Concern for the sovereignty of nations runs like a drumbeat through almost every debate on foreign policy. Are corporations exerting too much influence on sovereign governments? Is a larger power pulling the strings of a smaller one; are international bankers putting too much outside pressure on some nation’s treasury? Is a humanitarian crisis severe enough to warrant breaching a border?
The idea of the world as a perfect patchwork of self-ruled nations is so essential to our understanding of how the world works that we’re rarely aware of it. When we worry about wars, or trade disputes, or multinational companies throwing their weight around, we’re worried in part because we see these as disruptions of an otherwise neat and stable system of sovereign states.

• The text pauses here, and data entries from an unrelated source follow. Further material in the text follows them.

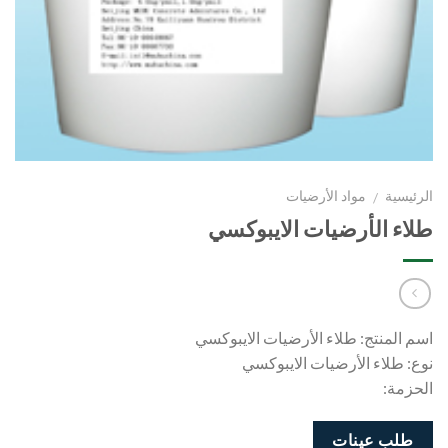
الرئيسية
مواد الأرضيات
/
طلاء الأرضيات الايبوكسي
اسم المنتج: طلاء الأرضيات الايبوكسي
نوع: طلاء الأرضيات الايبوكسي
الحزمة:
طلب عينات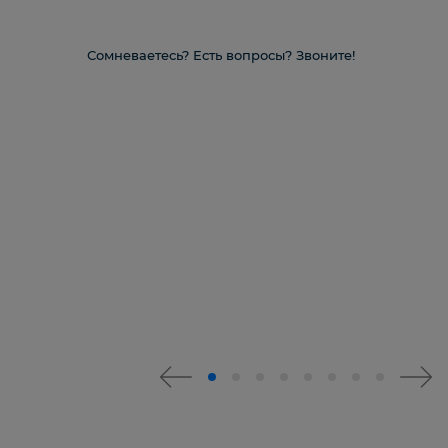
Сомневаетесь? Есть вопросы? Звоните!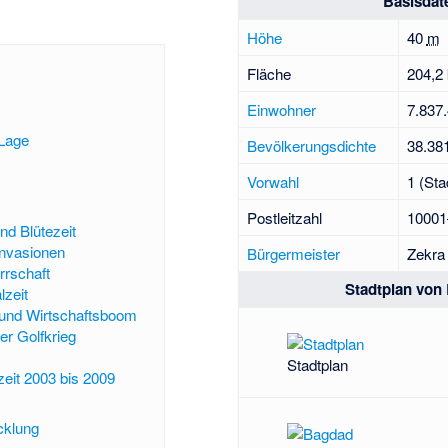
Basisdat
Höhe
40
m
Fläche
204,2
Einwohner
7.837
Lage
Bevölkerungsdichte
38.38
Vorwahl
1 (Sta
Postleitzahl
10001
nd Blütezeit
Invasionen
Bürgermeister
Zekra
rschaft
Stadtplan von
lzeit
 und Wirtschaftsboom
er Golfkrieg
Stadtplan
eit 2003 bis 2009
cklung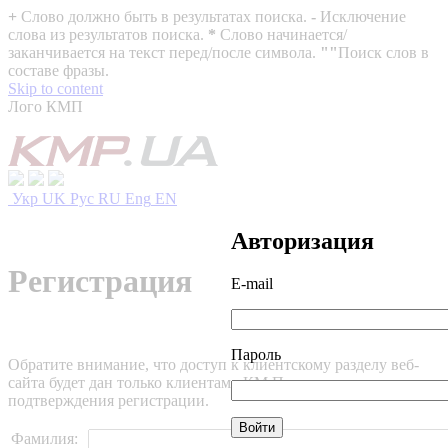
+
Слово должно быть в результатах поиска.
-
Исключение
слова из результатов поиска.
*
Слово начинается/
заканчивается на текст перед/после символа.
""
Поиск слов в
составе фразы.
Skip to content
Лого КМП
Укр
UK
Рус
RU
Eng
EN
Авторизация
Регистрация
E-mail
Пароль
Обратите внимание, что доступ к клиентскому разделу веб-
сайта будет дан только клиентам «КМ Партнеры» после
подтверждения регистрации.
Фамилия: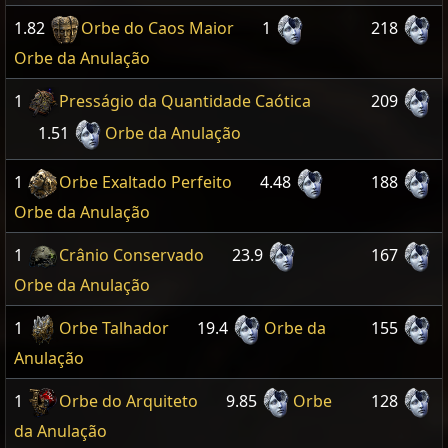
1.82
Orbe do Caos Maior
1
218
Orbe da Anulação
1
Presságio da Quantidade Caótica
209
1.51
Orbe da Anulação
1
Orbe Exaltado Perfeito
4.48
188
Orbe da Anulação
1
Crânio Conservado
23.9
167
Orbe da Anulação
1
Orbe Talhador
19.4
Orbe da
155
Anulação
1
Orbe do Arquiteto
9.85
Orbe
128
da Anulação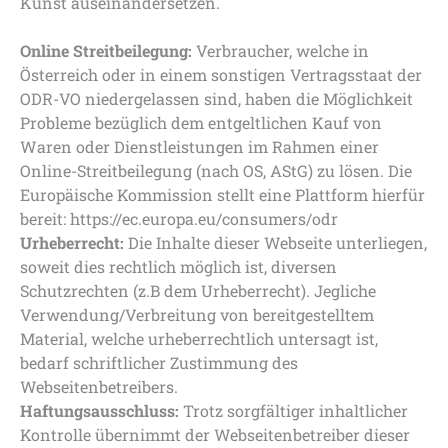
Kunst auseinandersetzen.
Online Streitbeilegung:
Verbraucher, welche in
Österreich oder in einem sonstigen Vertragsstaat der
ODR-VO niedergelassen sind, haben die Möglichkeit
Probleme bezüglich dem entgeltlichen Kauf von
Waren oder Dienstleistungen im Rahmen einer
Online-Streitbeilegung (nach OS, AStG) zu lösen. Die
Europäische Kommission stellt eine Plattform hierfür
bereit: https://ec.europa.eu/consumers/odr
Urheberrecht:
Die Inhalte dieser Webseite unterliegen,
soweit dies rechtlich möglich ist, diversen
Schutzrechten (z.B dem Urheberrecht). Jegliche
Verwendung/Verbreitung von bereitgestelltem
Material, welche urheberrechtlich untersagt ist,
bedarf schriftlicher Zustimmung des
Webseitenbetreibers.
Haftungsausschluss:
Trotz sorgfältiger inhaltlicher
Kontrolle übernimmt der Webseitenbetreiber dieser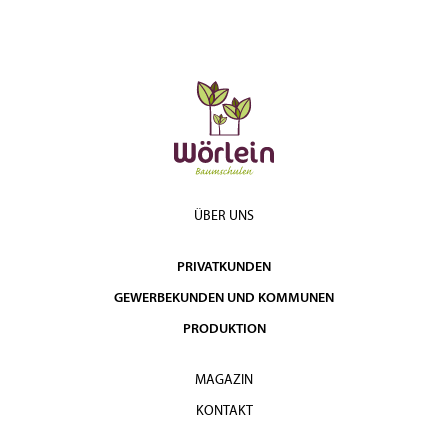
ÜBER UNS
PRIVATKUNDEN
GEWERBEKUNDEN UND KOMMUNEN
PRODUKTION
MAGAZIN
KONTAKT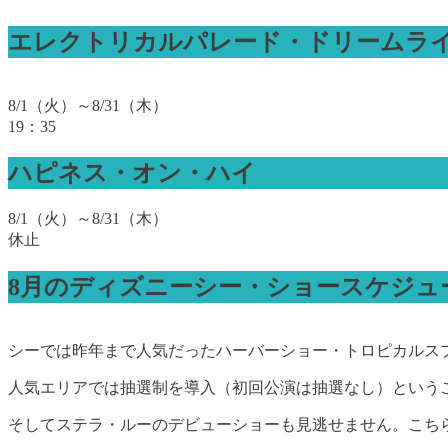
エレクトリカルパレード・ドリームラ
8/1（火）～8/31（木）
19：35
ハピネス・オン・ハイ
8/1（火）～8/31（木）
休止
8月のディズニーシー・ショースケジュ
シーでは昨年まで人気だったハーバーショー・トロピカルス
人気エリアでは抽選制を導入（初回公演は抽選なし）という
そしてステラ・ルーのデビューショーも見逃せません。こち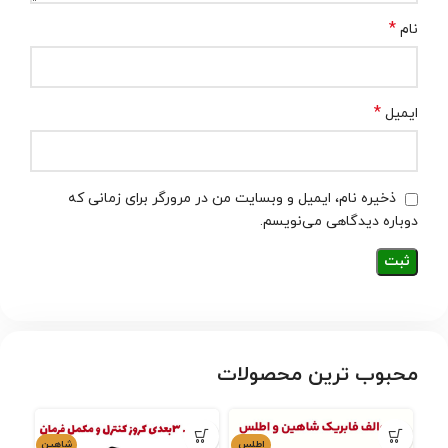
*
نام
*
ایمیل
ذخیره نام، ایمیل و وبسایت من در مرورگر برای زمانی که
دوباره دیدگاهی می‌نویسم.
محبوب ترین محصولات
اطلس
شاهین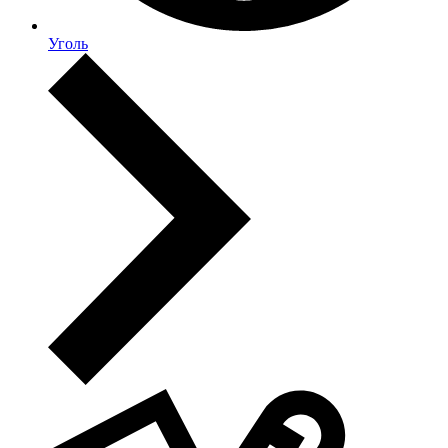
Уголь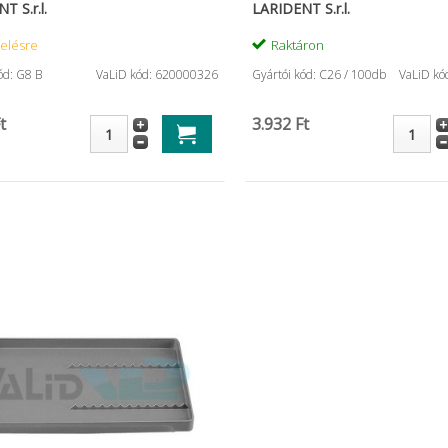
T S.r.l.
LARIDENT S.r.l.
elésre
Raktáron
ód: G8 B
VaLiD kód: 620000326
Gyártói kód: C26 / 100db
VaLiD kó
t
3.932 Ft
sal ...
FibreKleer 4x csap utántöltő
Optibond So
...
...
44.331 Ft
17.008 Ft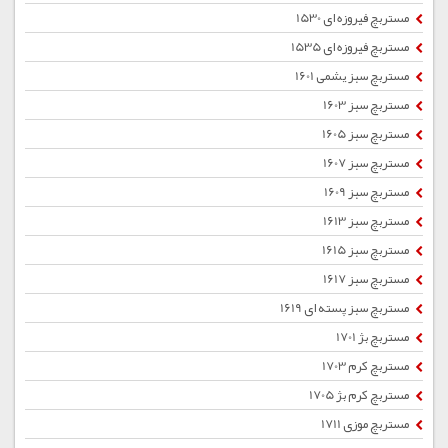
مستربچ فیروزه ای 1530
مستربچ فیروزه ای 1535
مستربچ سبز یشمی 1601
مستربچ سبز 1603
مستربچ سبز 1605
مستربچ سبز 1607
مستربچ سبز 1609
مستربچ سبز 1613
مستربچ سبز 1615
مستربچ سبز 1617
مستربچ سبز پسته ای 1619
مستربچ بژ 1701
مستربچ کرم 1703
مستربچ کرم بژ 1705
مستربچ موزی 1711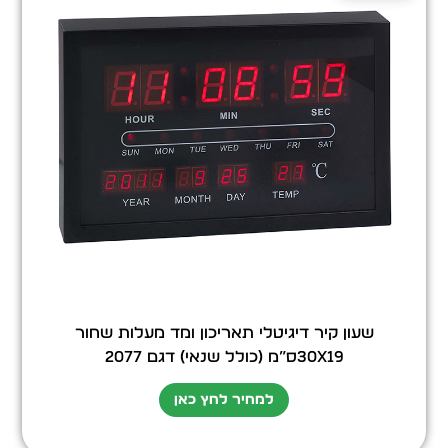
שעון קיר דיגיטלי תאריכון ומד מעלות שחור
30X19ס”מ (כולל שנאי) דגם 2077
למחיר לחץ כאן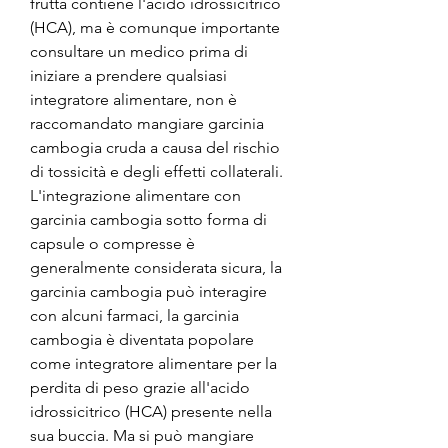
frutta contiene l'acido idrossicitrico 
(HCA), ma è comunque importante 
consultare un medico prima di 
iniziare a prendere qualsiasi 
integratore alimentare, non è 
raccomandato mangiare garcinia 
cambogia cruda a causa del rischio 
di tossicità e degli effetti collaterali. 
L'integrazione alimentare con 
garcinia cambogia sotto forma di 
capsule o compresse è 
generalmente considerata sicura, la 
garcinia cambogia può interagire 
con alcuni farmaci, la garcinia 
cambogia è diventata popolare 
come integratore alimentare per la 
perdita di peso grazie all'acido 
idrossicitrico (HCA) presente nella 
sua buccia. Ma si può mangiare 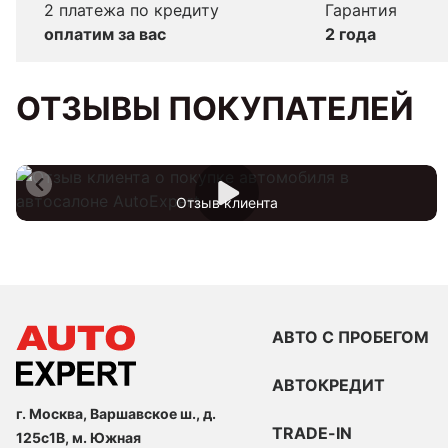
2 платежа по кредиту
Гарантия
оплатим за вас
2 года
ОТЗЫВЫ ПОКУПАТЕЛЕЙ
Отзыв клиента
АВТО С ПРОБЕГОМ
АВТОКРЕДИТ
г. Москва, Варшавское ш., д.
TRADE-IN
125с1В, м. Южная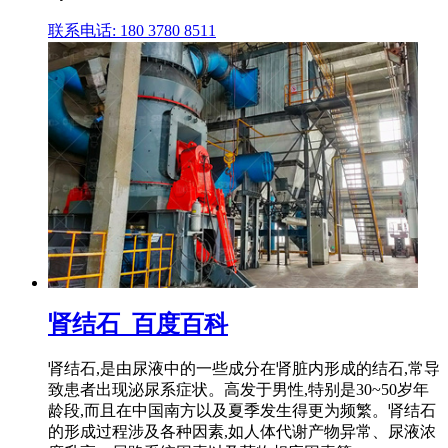
联系电话: 180 3780 8511
肾结石_百度百科
肾结石,是由尿液中的一些成分在肾脏内形成的结石,常导
致患者出现泌尿系症状。高发于男性,特别是30~50岁年
龄段,而且在中国南方以及夏季发生得更为频繁。肾结石
的形成过程涉及各种因素,如人体代谢产物异常、尿液浓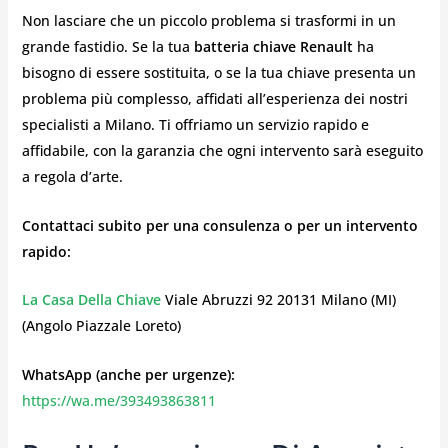
Non lasciare che un piccolo problema si trasformi in un
grande fastidio. Se la tua
batteria chiave Renault
ha
bisogno di essere sostituita, o se la tua chiave presenta un
problema più complesso, affidati all’esperienza dei nostri
specialisti a Milano. Ti offriamo un servizio rapido e
affidabile, con la garanzia che ogni intervento sarà eseguito
a regola d’arte.
Contattaci subito per una consulenza o per un intervento
rapido:
La Casa Della Chiave
Viale Abruzzi 92 20131 Milano (MI)
(Angolo Piazzale Loreto)
WhatsApp (anche per urgenze):
https://wa.me/393493863811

To experts, this is called the “Westphalian” system, and it has a date of birth: 1648, when a series of treaties collectively known as the Peace of Westphalia transformed an unruly war-torn Europe into a network of cleanly delineated nations. Since that time, the basic notion of Westphalian sovereignty has become an organizing principle for scholars and statesman, policy makers and generals. And as the global map changed in the 20th century from a system of colonies and territories to a world of mutually recognized nations, it is the Westphalian model that prevailed.
But now, in a provocative paper, a young scholar has suggested that it might also be a chimera—that such a cut-and-dried international system has never really existed, and that the normal order of the world looks more like a shifting network of influences that operate across and within borders.